Please go line by line through the material and copy each one containing the word "Clicking".

Entries supplied:
- - - -
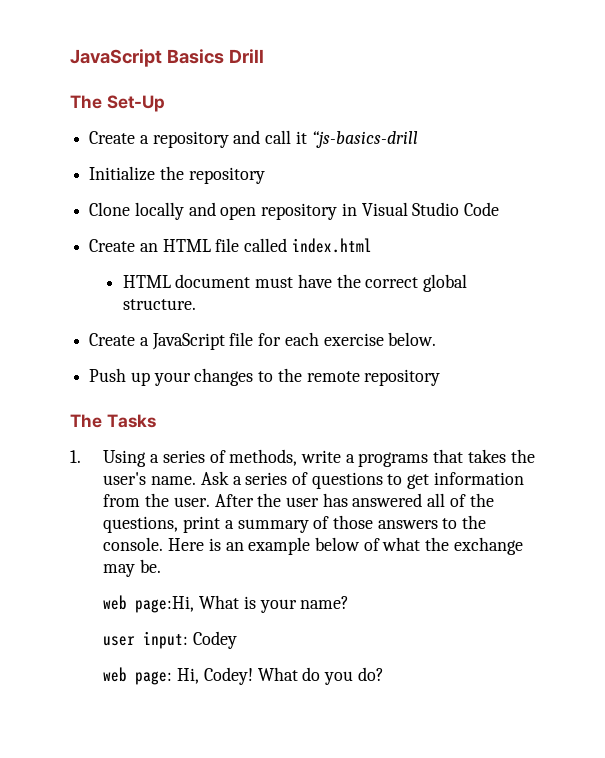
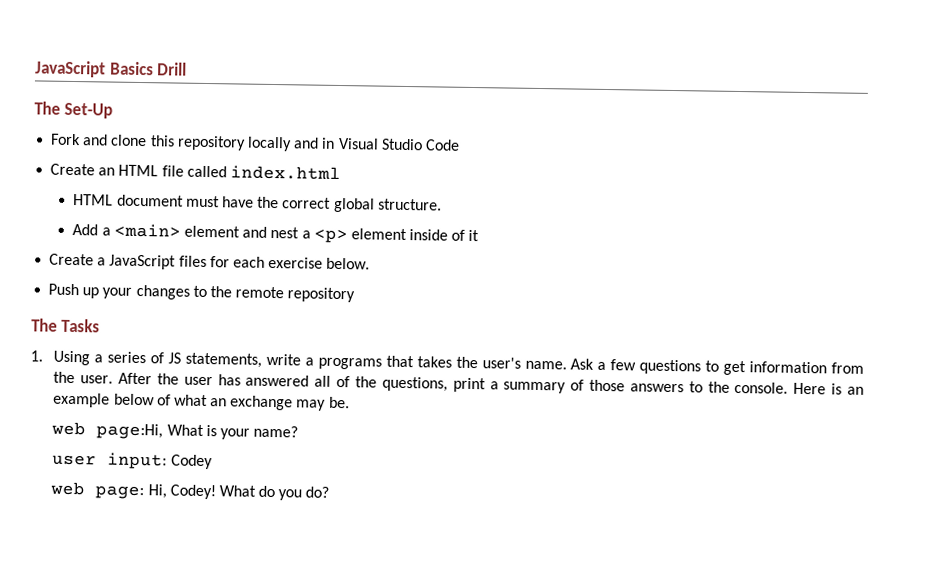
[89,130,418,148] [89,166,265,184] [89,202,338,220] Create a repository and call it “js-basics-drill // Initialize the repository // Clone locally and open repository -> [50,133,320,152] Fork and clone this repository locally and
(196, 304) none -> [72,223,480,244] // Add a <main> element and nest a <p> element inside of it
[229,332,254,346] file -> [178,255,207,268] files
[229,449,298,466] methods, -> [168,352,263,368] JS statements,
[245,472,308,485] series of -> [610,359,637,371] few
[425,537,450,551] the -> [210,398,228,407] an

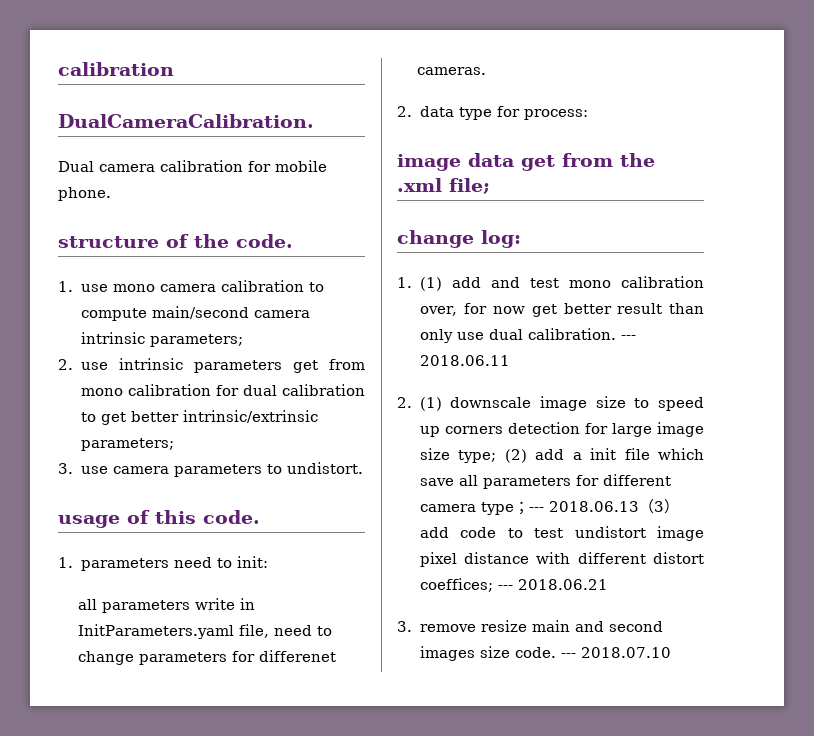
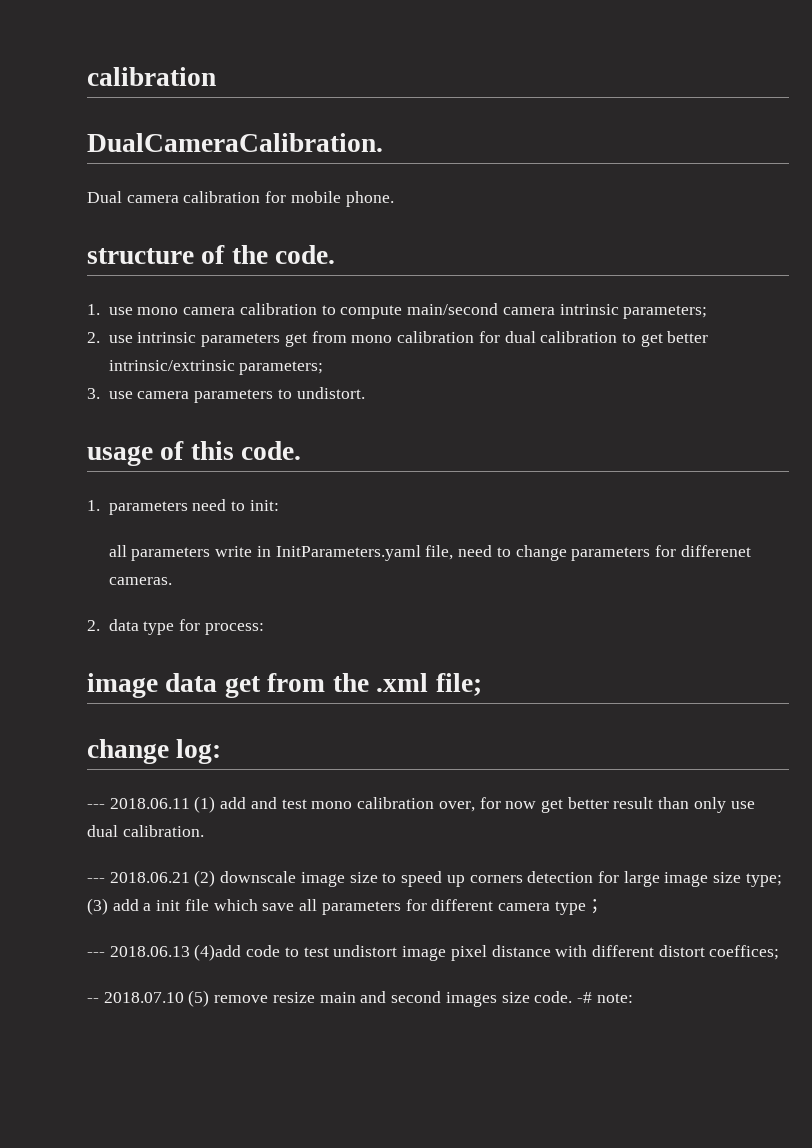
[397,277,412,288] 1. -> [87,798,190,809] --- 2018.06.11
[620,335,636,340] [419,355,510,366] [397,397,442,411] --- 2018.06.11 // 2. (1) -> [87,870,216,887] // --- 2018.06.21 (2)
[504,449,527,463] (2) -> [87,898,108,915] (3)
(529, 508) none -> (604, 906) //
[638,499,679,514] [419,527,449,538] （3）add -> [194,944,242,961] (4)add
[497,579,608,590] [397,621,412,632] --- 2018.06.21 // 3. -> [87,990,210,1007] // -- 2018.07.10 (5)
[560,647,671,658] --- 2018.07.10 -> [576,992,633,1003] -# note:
- - - -
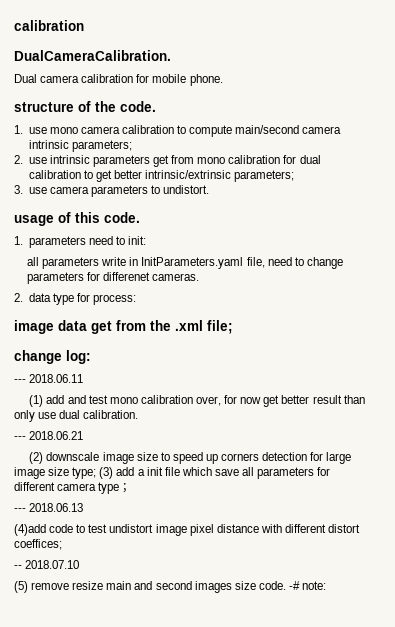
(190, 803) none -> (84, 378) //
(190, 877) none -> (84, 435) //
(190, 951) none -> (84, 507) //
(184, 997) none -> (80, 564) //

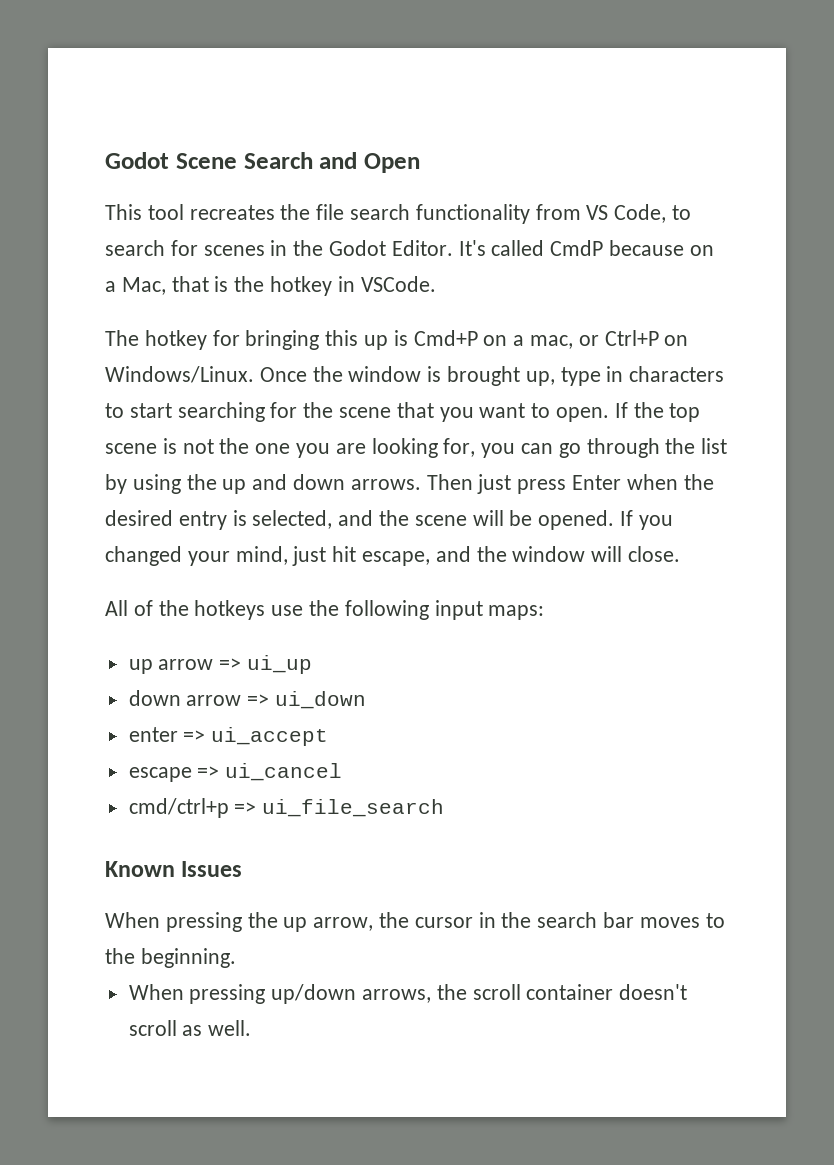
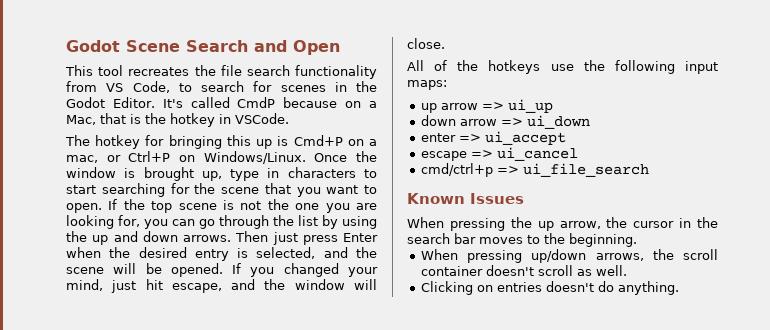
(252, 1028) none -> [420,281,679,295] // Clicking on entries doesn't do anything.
- - - -
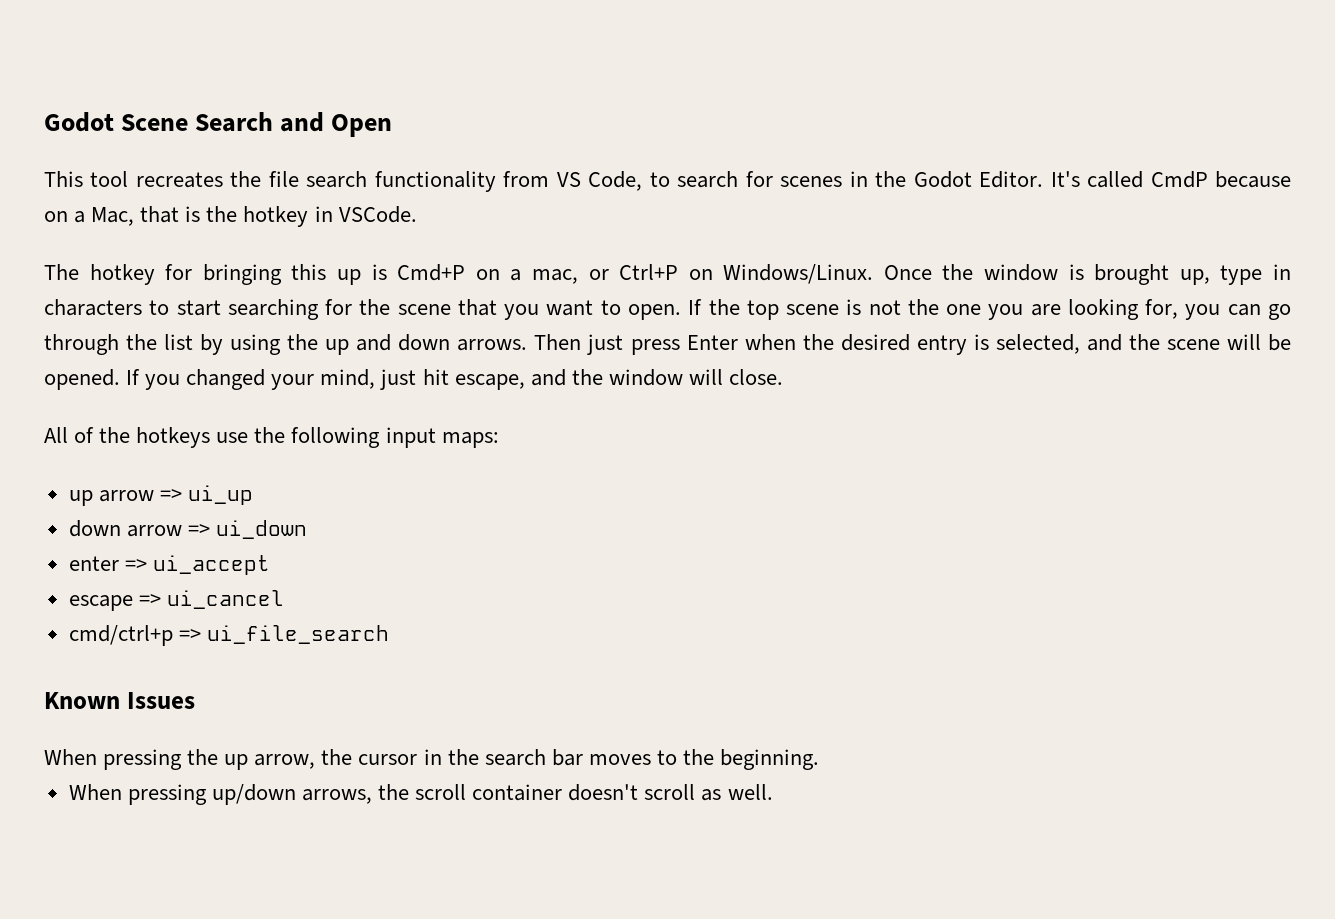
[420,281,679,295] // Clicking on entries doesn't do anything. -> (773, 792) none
- - - -
Exercise output:
(252, 1028) none -> [420,281,679,295] // Clicking on entries doesn't do anything.
[420,281,679,295] // Clicking on entries doesn't do anything. -> (773, 792) none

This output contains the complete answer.